Construction continues at Pierce Park, the skate park in downtown. Although the park is not officially open for use, some people have received tickets for riding bikes in the downtown area.
According to police reports, On Saturday, Feb. 2, 10 teenagers were seen inside of the skate park, which is behind a closed fence. Officers learned that two of the boys, ages 17 and 19, had received multiple previous warnings about being in the park.
Taylor Police Commander Joseph Branson said it is a class B misdemeanor for criminal trespassing, however the two teens received citations for lesser charges for violation of city ordinance for bikes and skateboards in the downtown business district.
The other eight teenagers did not have any prior history and were released with warnings.
Branson said police have received calls about the people in the skate park.
"Right now it is a safety concern. It is a construction site," he said. "People are excited and want to use it because it is going to be a great addition to downtown, and we're looking forward to it as well, but it is not open yet."
He said safety is the main reason it is not open, and when people go beyond the fence, they are illegally trespassing.
After a social media storm over the incident, questions were raised about the ordinance for the use of bikes and skateboards in the downtown area.

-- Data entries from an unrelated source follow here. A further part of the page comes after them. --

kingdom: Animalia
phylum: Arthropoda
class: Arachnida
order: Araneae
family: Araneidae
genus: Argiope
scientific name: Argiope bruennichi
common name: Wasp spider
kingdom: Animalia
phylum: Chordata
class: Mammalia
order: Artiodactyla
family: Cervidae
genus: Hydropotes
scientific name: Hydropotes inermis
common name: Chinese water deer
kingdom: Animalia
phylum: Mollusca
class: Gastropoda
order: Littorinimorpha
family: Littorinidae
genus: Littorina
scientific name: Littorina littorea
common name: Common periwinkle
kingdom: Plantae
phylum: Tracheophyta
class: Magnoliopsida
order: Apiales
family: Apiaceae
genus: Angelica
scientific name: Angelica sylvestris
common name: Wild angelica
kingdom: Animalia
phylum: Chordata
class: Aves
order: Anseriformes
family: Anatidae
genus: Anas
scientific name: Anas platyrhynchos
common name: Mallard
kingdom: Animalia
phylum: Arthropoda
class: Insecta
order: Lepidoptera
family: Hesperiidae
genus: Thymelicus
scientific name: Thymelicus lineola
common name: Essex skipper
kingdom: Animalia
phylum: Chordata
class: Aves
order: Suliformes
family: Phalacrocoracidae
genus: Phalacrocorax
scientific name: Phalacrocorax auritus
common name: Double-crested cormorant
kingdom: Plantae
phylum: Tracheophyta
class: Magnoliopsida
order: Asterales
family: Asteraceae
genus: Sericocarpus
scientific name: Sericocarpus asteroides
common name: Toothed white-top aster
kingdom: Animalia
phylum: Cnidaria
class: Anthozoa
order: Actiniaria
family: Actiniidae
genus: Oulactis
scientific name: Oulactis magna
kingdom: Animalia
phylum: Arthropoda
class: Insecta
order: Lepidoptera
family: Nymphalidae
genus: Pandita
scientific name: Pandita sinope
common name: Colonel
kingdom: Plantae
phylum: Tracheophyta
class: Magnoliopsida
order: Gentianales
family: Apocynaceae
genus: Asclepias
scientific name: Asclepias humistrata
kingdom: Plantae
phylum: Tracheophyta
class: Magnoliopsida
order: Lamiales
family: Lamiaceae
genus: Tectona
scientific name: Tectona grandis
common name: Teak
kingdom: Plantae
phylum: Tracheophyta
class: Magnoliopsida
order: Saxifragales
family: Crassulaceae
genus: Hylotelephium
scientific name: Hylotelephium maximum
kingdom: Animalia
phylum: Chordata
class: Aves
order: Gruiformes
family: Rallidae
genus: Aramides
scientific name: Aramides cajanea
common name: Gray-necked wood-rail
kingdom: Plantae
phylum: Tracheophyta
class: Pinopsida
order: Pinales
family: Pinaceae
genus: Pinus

According to the ordinance, bikes, skateboards, roller skates, roller skis and play vehicles are prohibited on any sidewalk or street in the downtown business district.
The business district is defined as the area of Sixth Street on the north, Washburn Street on the east, First Street on the south and Fowzer Street on the west, and includes sidewalks on either side of these specific streets.
Bikes, skateboards, etc. are also not allowed in areas on private or public property where there are signs posted prohibiting their use.
"We have received calls, and we're going to respond to every call we receive," Branson said. "Whatever officers find when they investigate will dictate what actions the officers take."
Branson said officers would like voluntary compliance with the ordinance.
"We're not on mission to write a ticket to every kid we see on a bike, however we want people to be safe," he said.
Mayor Brandt Rydell said the city will face issues such as this as Taylor grows, specifically in the downtown area.
"I'm sure we'll run up against more instances where old ordinances will need to be revisited to address the changing dynamics of our town," he said.
He compared this situation to the recent ordinance battle over consuming alcohol on the sidewalk. He said while it may have made sense at the time it was enacted, it impeded the community's progress toward creating an active, engaging and vibrant downtown experience.
"The opening of the new skate park in Taylor provides the council another opportunity to look at our ordinances and whether they need to be revised given the ongoing changes in downtown Taylor," Rydell said.
Until the ordinance is reviewed and/or amended, people who use their bikes or skateboards in the downtown business district are encouraged to walk with their bike or skateboard.
"You can have your bike in the business district, but you should be walking it," Branson said. "We want everyone to be able to enjoy downtown. We don't want there to be safety issues and concerns."